[What you will do]
The records follow. Print, word for word, the first line through the "(390, 552) none" line.

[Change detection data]

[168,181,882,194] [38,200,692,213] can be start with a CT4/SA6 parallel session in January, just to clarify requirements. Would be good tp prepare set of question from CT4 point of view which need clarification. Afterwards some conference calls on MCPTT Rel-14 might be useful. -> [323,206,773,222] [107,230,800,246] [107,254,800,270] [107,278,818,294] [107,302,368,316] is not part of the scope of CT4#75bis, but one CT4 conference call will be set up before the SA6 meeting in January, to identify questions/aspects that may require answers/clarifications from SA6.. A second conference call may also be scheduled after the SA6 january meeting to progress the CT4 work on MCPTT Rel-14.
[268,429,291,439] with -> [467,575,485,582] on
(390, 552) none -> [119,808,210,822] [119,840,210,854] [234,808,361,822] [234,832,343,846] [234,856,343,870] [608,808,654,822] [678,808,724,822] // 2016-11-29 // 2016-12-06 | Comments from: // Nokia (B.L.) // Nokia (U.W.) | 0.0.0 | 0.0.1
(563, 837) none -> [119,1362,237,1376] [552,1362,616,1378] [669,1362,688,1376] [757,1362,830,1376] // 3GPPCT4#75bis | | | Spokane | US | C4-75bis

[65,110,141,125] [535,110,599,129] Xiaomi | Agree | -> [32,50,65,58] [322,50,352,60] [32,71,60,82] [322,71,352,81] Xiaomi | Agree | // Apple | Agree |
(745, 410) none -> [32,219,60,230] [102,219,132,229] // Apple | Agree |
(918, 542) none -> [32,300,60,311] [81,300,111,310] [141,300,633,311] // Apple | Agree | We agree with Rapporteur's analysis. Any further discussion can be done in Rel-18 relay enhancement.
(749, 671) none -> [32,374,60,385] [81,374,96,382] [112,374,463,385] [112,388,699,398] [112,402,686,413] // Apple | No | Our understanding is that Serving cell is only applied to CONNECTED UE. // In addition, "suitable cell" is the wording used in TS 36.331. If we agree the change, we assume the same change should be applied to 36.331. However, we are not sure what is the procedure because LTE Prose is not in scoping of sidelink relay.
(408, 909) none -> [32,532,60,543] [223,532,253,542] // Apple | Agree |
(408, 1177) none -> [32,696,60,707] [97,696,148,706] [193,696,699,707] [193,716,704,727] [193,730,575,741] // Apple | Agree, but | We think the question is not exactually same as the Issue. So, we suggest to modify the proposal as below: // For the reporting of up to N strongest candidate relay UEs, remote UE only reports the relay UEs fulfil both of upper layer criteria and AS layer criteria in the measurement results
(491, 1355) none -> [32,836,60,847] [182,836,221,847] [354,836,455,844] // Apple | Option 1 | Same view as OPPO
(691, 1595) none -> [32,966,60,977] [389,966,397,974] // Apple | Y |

[Exercise answer]
[168,181,882,194] [38,200,692,213] can be start with a CT4/SA6 parallel session in January, just to clarify requirements. Would be good tp prepare set of question from CT4 point of view which need clarification. Afterwards some conference calls on MCPTT Rel-14 might be useful. -> [323,206,773,222] [107,230,800,246] [107,254,800,270] [107,278,818,294] [107,302,368,316] is not part of the scope of CT4#75bis, but one CT4 conference call will be set up before the SA6 meeting in January, to identify questions/aspects that may require answers/clarifications from SA6.. A second conference call may also be scheduled after the SA6 january meeting to progress the CT4 work on MCPTT Rel-14.
[268,429,291,439] with -> [467,575,485,582] on
(390, 552) none -> [119,808,210,822] [119,840,210,854] [234,808,361,822] [234,832,343,846] [234,856,343,870] [608,808,654,822] [678,808,724,822] // 2016-11-29 // 2016-12-06 | Comments from: // Nokia (B.L.) // Nokia (U.W.) | 0.0.0 | 0.0.1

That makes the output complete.